### Work item
Nothing but the lines from the one with "154 259 8617" through the end of the listing should be reproduced, each exactly and with pictures omitted.

Data for the task Start Marker

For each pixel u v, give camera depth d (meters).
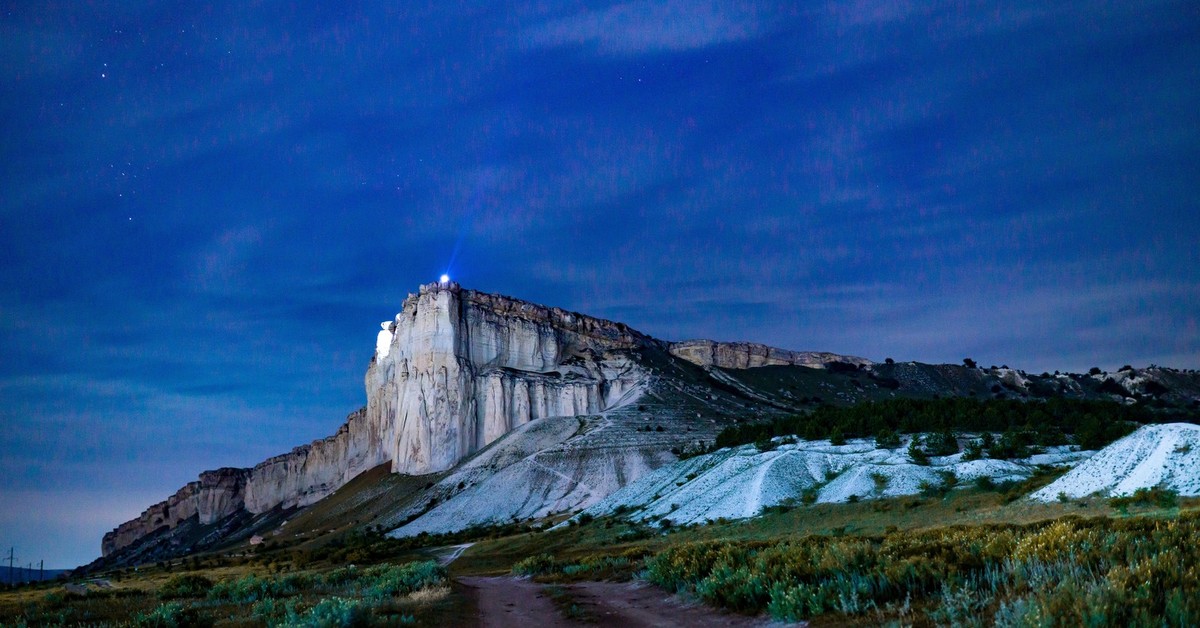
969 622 13.40
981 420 122.19
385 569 54.03
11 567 186.62
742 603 21.31
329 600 25.55
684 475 117.00
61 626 27.06
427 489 188.50
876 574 18.47
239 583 43.34
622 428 187.38
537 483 159.38
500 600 30.98
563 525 113.62
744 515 87.62
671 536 86.38
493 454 192.38
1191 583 12.69
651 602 26.08
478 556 97.81
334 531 179.12
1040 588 13.08
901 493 81.56
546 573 50.22
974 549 20.36
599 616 23.56
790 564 21.80
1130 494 54.72
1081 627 11.34
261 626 23.22
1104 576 13.55
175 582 48.22
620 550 81.69
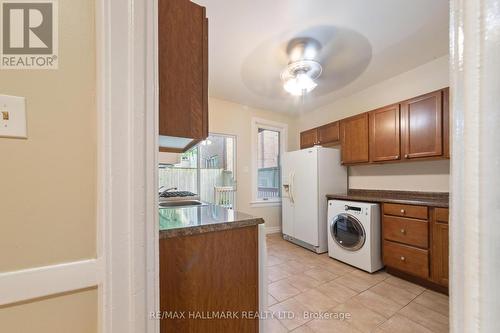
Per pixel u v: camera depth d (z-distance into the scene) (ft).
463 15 0.99
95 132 2.04
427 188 8.53
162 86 3.23
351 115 11.37
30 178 1.83
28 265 1.81
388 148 8.88
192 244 3.41
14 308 1.77
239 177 12.92
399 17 6.00
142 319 2.06
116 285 1.95
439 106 7.41
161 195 8.21
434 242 6.80
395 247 7.73
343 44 7.18
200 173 12.17
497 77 0.87
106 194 1.94
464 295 0.97
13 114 1.80
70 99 1.97
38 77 1.89
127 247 2.00
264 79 9.68
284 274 8.18
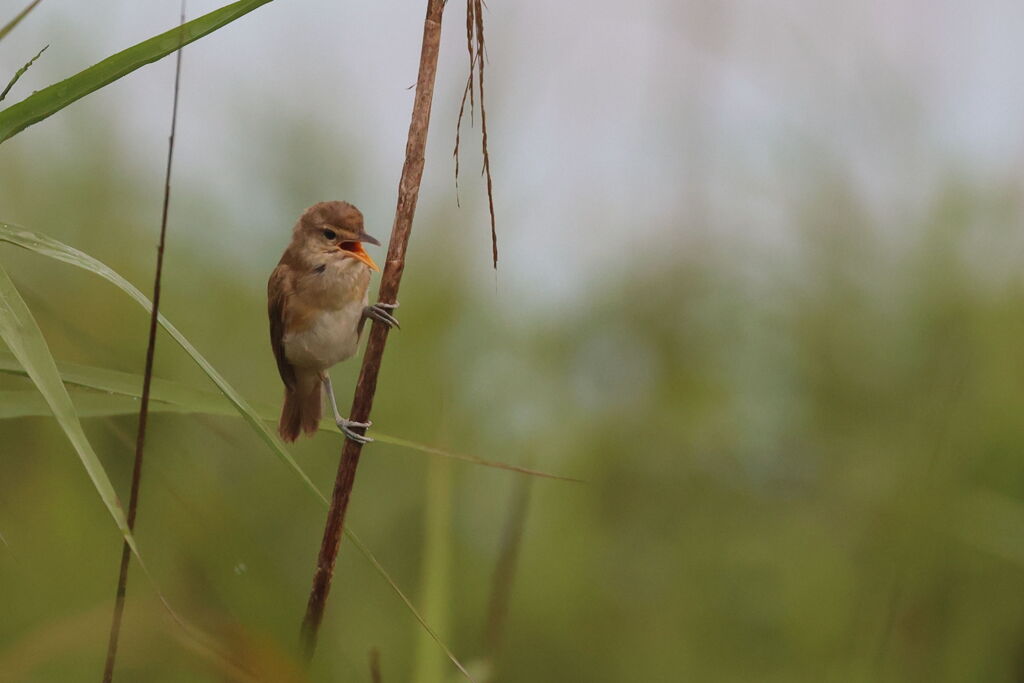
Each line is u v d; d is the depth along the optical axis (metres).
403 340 12.07
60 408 4.34
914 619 9.74
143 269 12.03
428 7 5.74
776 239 13.35
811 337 12.43
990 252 12.10
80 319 11.23
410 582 10.41
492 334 12.84
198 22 4.84
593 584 11.22
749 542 11.42
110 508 4.20
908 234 12.55
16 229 4.66
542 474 5.59
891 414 11.57
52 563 8.30
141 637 5.17
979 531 9.90
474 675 6.52
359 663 8.97
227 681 5.23
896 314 12.09
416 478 11.19
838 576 10.61
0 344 5.06
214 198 12.92
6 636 7.17
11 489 9.12
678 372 13.25
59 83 4.76
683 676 10.34
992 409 10.50
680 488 12.25
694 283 13.83
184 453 9.49
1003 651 9.67
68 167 12.55
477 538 11.21
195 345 11.65
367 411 5.75
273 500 10.67
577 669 10.32
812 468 11.90
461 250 12.89
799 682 10.04
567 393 13.16
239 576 7.03
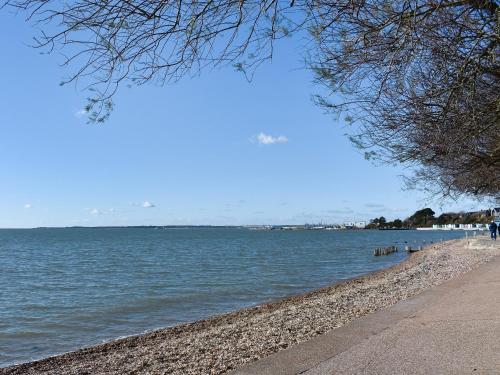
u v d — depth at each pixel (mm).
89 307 22766
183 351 11898
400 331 8711
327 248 84188
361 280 29734
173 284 31484
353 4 3896
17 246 101562
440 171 7082
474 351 7258
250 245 98562
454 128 4785
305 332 12023
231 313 19672
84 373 10961
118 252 75375
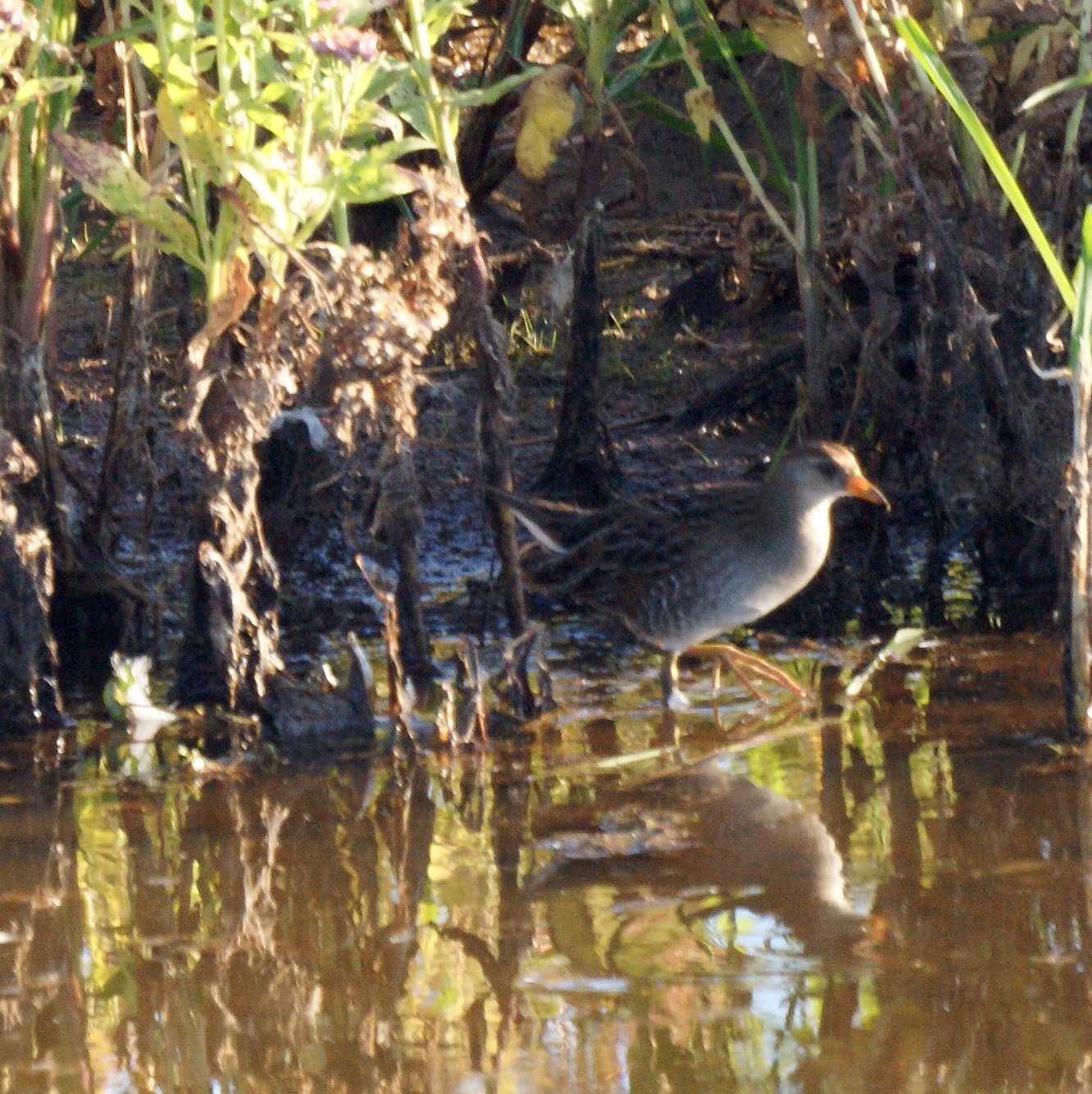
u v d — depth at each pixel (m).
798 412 10.95
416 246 9.23
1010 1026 5.60
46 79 7.65
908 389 10.54
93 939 6.43
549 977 6.05
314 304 7.84
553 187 13.03
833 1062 5.41
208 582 8.54
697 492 10.53
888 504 10.40
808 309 10.70
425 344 7.89
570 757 8.34
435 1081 5.38
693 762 8.23
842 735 8.51
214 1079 5.44
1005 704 8.80
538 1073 5.41
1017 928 6.28
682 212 16.81
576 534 9.30
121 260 15.79
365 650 9.86
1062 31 9.41
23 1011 5.89
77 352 14.20
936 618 10.32
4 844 7.32
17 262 8.82
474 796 7.86
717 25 10.62
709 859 7.07
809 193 10.60
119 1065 5.54
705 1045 5.54
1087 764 7.90
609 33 9.27
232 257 7.84
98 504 9.76
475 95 8.11
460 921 6.54
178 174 8.80
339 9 7.38
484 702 8.94
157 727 8.71
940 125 9.44
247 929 6.50
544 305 14.42
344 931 6.47
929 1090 5.23
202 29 8.03
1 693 8.71
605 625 10.48
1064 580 8.13
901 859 6.96
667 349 14.28
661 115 10.63
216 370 8.08
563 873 6.97
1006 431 10.19
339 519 11.23
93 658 9.68
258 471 9.59
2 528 8.57
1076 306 7.80
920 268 10.16
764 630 10.38
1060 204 9.64
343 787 7.98
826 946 6.21
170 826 7.53
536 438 12.64
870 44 9.13
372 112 7.73
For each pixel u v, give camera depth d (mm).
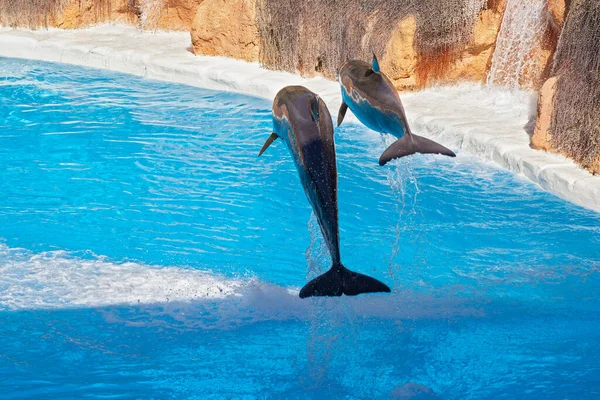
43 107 14680
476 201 10031
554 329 7039
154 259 8617
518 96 12883
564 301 7574
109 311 7387
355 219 9688
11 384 6188
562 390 6129
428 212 9797
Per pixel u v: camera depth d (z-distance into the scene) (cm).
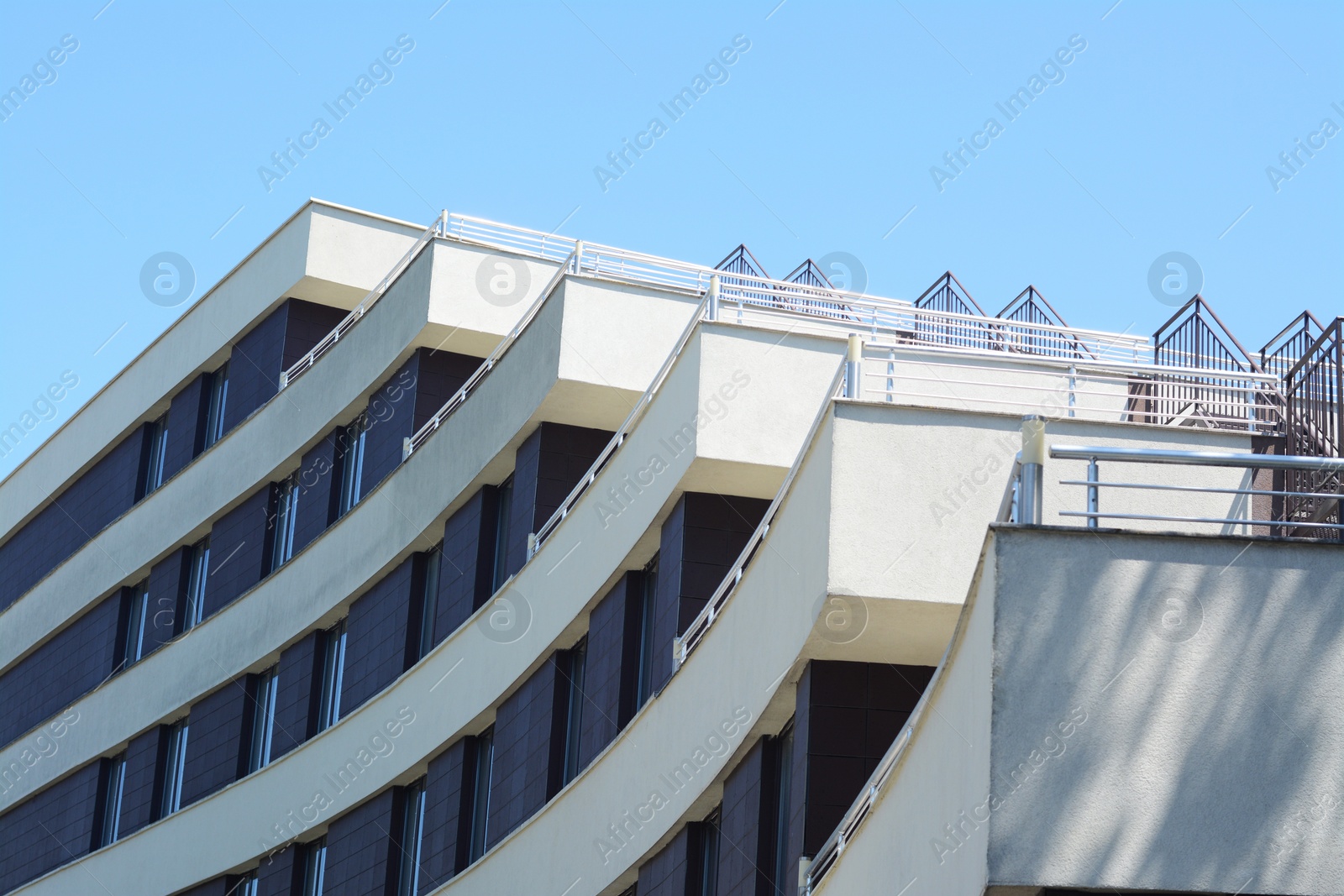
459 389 4847
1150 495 2628
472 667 4288
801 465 2711
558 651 3962
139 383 6247
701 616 3164
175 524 5803
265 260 5644
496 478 4419
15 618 6744
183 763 5550
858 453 2517
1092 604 1802
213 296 5894
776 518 2809
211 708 5462
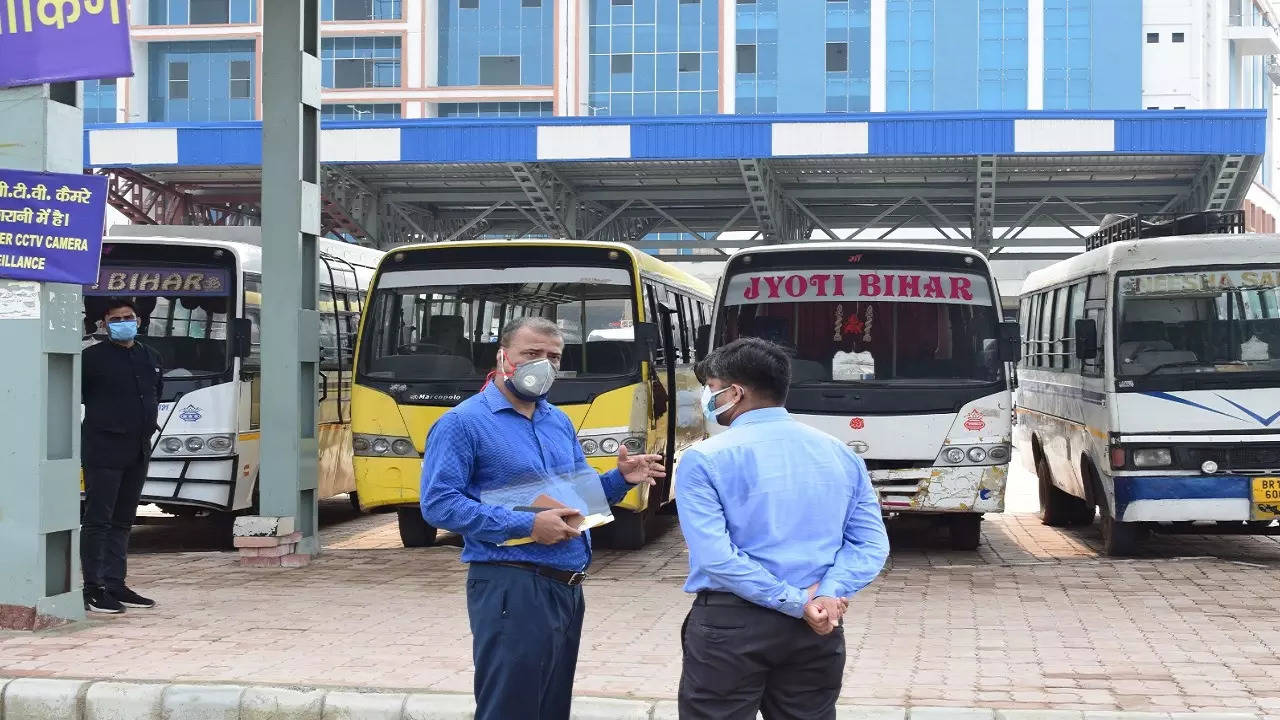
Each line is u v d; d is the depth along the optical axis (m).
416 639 8.46
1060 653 8.12
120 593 9.50
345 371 16.45
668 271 16.02
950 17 56.97
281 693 6.83
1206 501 12.09
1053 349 15.62
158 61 61.34
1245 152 27.80
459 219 37.94
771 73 58.47
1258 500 12.03
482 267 13.24
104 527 9.32
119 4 8.66
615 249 13.26
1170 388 12.22
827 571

Data for the task End Marker

### Answer
154 259 8617
518 96 12883
564 301 7574
109 311 7387
355 219 9688
11 384 6188
562 390 6129
428 212 9797
Per pixel u v: camera depth d (z-distance into the scene) (cm).
459 389 4847
1150 495 2628
472 667 4288
801 465 2711
558 651 3962
139 383 6247
701 616 3164
175 524 5803
265 260 5644
496 478 4419
15 618 6744
183 763 5550
858 453 2517
1092 604 1802
213 296 5894
776 518 2809
211 708 5462
Each line is u v d; d is the depth along the optical axis (m).
416 639 8.46
1060 653 8.12
120 593 9.50
345 371 16.45
668 271 16.02
950 17 56.97
281 693 6.83
1206 501 12.09
1053 349 15.62
158 61 61.34
1245 152 27.80
459 219 37.94
771 73 58.47
1258 500 12.03
482 267 13.24
104 527 9.32
119 4 8.66
615 249 13.26
1170 388 12.22
827 571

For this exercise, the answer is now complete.